When I was 6 years old my family moved from the island of Kauai in Hawaii to the mountains of Lake Tahoe in California. With my dad’s enthusiasm for all board sports, he didn’t wait a minute to drag our entire family up to the hill. Snowboarding was one of the first things that we took up as a family, and once I was on a board I never looked back.
I quickly learned to appreciate the freedom of being outdoors, and I spent the majority of my childhood at the mountain with my family and my snowboard team. My fondest memories of that time all have to do with snowboarding. Looking back, I realize now that not all kids are as lucky as I was -- to grow up outdoors.
As I transitioned into my teens, snowboarding became my priority. I entered my first pro contest when I was 13 and officially became a pro at 14. With this transition, I started home-schooling to accommodate all the travel I was doing for training and competing during the winter season. Rather than spending my high school career in science class, going to dances and participating in team sports, I would spend my mornings on the mountain and my afternoons in the gym.
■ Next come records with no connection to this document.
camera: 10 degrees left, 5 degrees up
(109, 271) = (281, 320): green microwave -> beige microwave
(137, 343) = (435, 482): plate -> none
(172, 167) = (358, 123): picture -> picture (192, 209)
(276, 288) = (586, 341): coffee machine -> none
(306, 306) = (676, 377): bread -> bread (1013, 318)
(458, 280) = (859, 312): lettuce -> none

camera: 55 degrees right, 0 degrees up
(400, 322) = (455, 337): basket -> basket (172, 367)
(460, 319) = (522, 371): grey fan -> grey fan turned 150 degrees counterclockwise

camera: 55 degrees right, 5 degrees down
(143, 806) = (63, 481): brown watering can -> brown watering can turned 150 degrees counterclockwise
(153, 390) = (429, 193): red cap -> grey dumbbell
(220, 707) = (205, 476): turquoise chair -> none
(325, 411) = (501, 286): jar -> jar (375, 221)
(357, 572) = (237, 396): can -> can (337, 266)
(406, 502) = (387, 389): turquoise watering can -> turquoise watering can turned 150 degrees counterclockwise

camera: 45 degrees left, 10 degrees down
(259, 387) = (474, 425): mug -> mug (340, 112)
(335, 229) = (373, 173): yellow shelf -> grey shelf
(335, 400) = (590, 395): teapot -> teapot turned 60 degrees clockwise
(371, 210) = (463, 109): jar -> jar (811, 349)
On plane rides I’d be catching up on my schoolwork.
Being on the road made me grow up much faster than most kids. I was by far the youngest in the group I was traveling with, so I quickly learned how to handle myself. I was afraid that if I didn’t I’d be considered a pain and sent home. Since I was now traveling with some of the same riders I had looked up to my entire childhood, I was always trying to emulate their determination, hard work and perseverance, and those lessons have helped me grow into the person I am today.
I’m now 24, and heading into what will be my third Olympics. There’s no other stage like the Games, and with that comes a lot of pressures and media, and extra stress that isn’t there for a normal snowboard contest. I have learned so much after attending the past two Olympics in Turin and Vancouver, and am pulling from those experiences to be as prepared as possible for Sochi.
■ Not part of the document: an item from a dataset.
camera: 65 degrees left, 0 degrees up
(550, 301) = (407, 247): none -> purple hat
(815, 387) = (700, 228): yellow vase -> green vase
Preparing for this season has been a balancing act of time spent on snow, in the gym, and juggling media and PR obligations. I believe that getting ready for a competitive winter season is all about finding the right balance -- you want to have a good amount of time on snow, and a good amount of time to focus on strength training and conditioning, and still have time to balance all the attention our sport is getting because of the Olympics.
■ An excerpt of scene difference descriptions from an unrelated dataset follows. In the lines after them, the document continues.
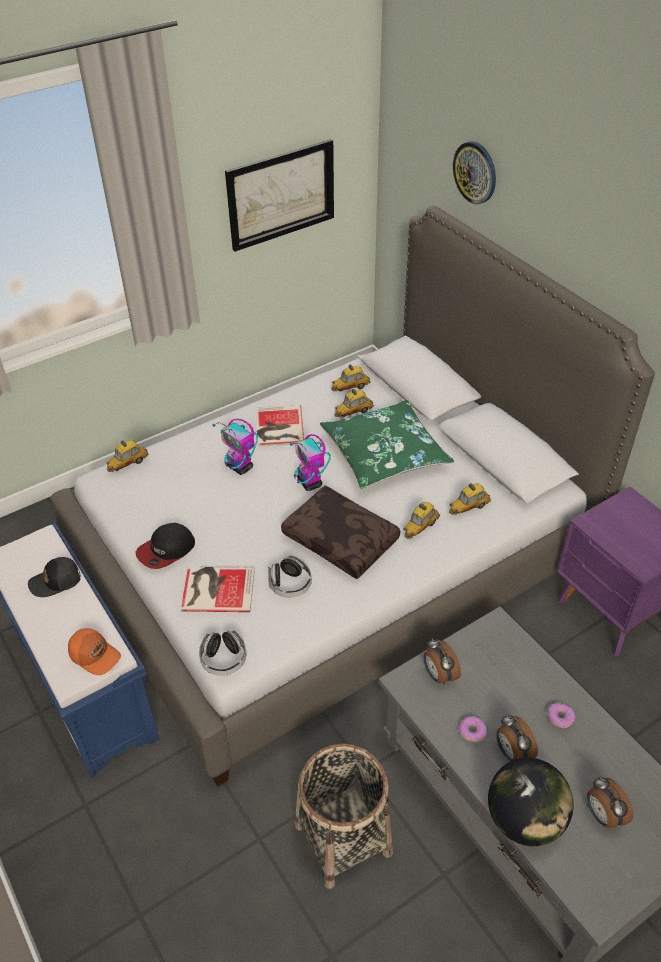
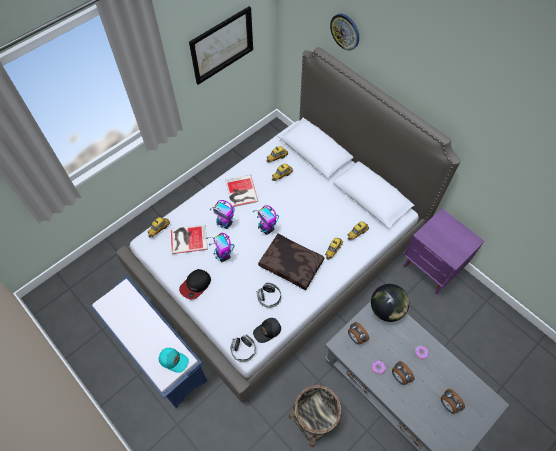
camera: 10 degrees left, 15 degrees up
(56, 582) = (139, 317): black cap -> black cap (267, 331)
(95, 654) = (173, 360): orange cap -> turquoise cap
(216, 588) = (229, 306): book -> book (187, 238)
(225, 513) = (223, 256): none -> toy robot
(384, 454) = (305, 203): green pillow -> none
(524, 819) = (410, 413): globe -> globe (386, 309)

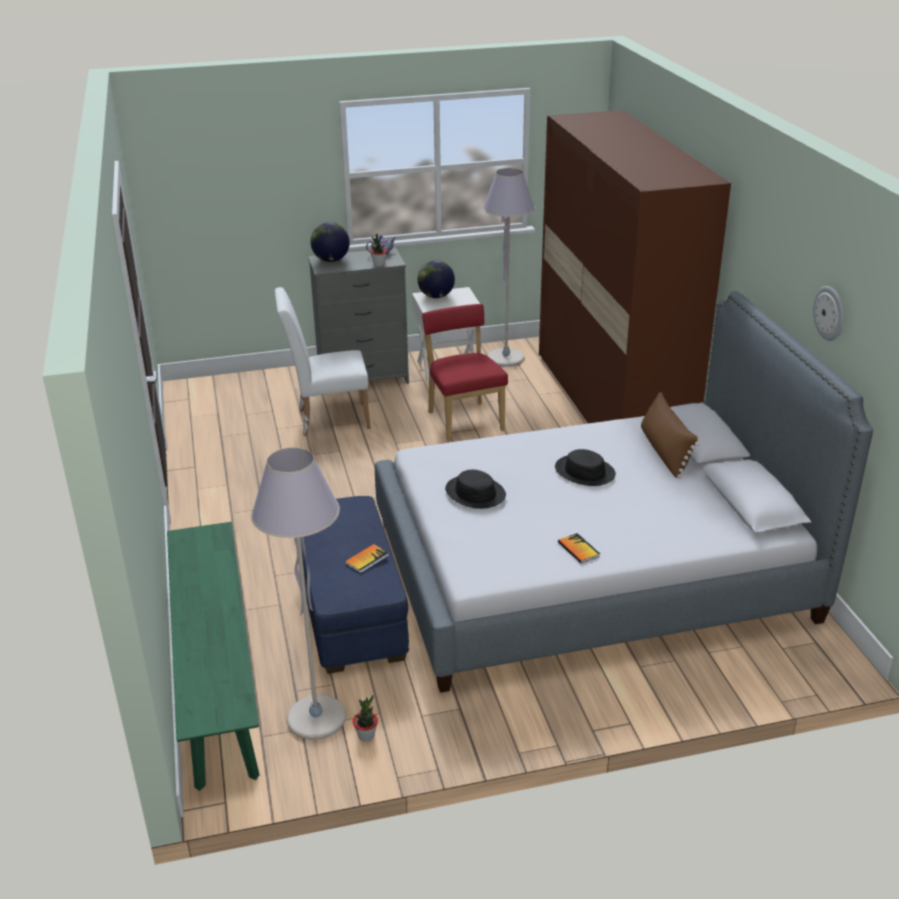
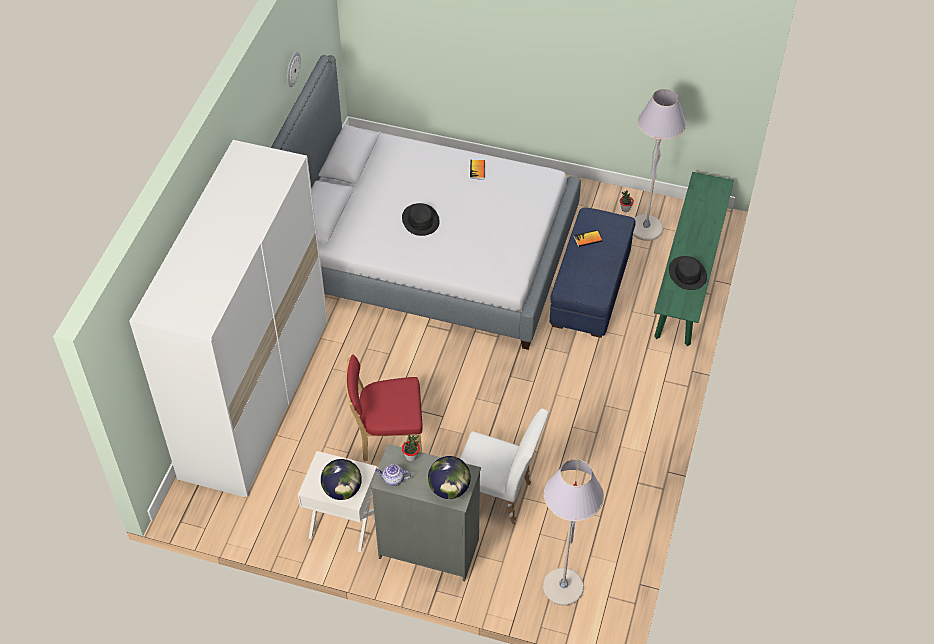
camera: 150 degrees left, 20 degrees up
(464, 419) = (387, 437): red chair -> red chair turned 75 degrees clockwise
(475, 493) = (501, 231): black hat -> black hat (687, 274)
(506, 358) = (277, 512): grey floor lamp -> grey floor lamp (563, 587)
(611, 404) = (256, 397): brown wardrobe -> white wardrobe
(665, 452) = (355, 215): brown pillow -> none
I am now back in the halfpipe, getting ready for the first contest of the season -- an Olympic qualifier -- on Dec. 12 in Breckenridge, Colo. It feels good to finally be starting the journey that I have been thinking about and preparing for, for so long.
This journey is also something I am excited to be sharing with my fans. I am documenting my season in a series called “Hight Hopes” in Snowboarder’s video magazine, and it also lives on my YouTube channel (YouTube.com/ElenaHight). Many people have perceptions of what it means to be a professional snowboarder, but few can truly relate to the constant travel, commitments and pressures that go on behind the scenes. I’m documenting my process to open up and let everyone in on the good, bad and ugly of what it takes to make it to the Olympics.
With the first chapter of my web series out, and the first contest of the season in plain sight, I am just trying to stay focused on the now. I’m enjoying every moment as it comes and using every day as a stepping-stone to get me closer to my goal of coming home with a medal from Sochi. I can feel the Olympics just around the corner.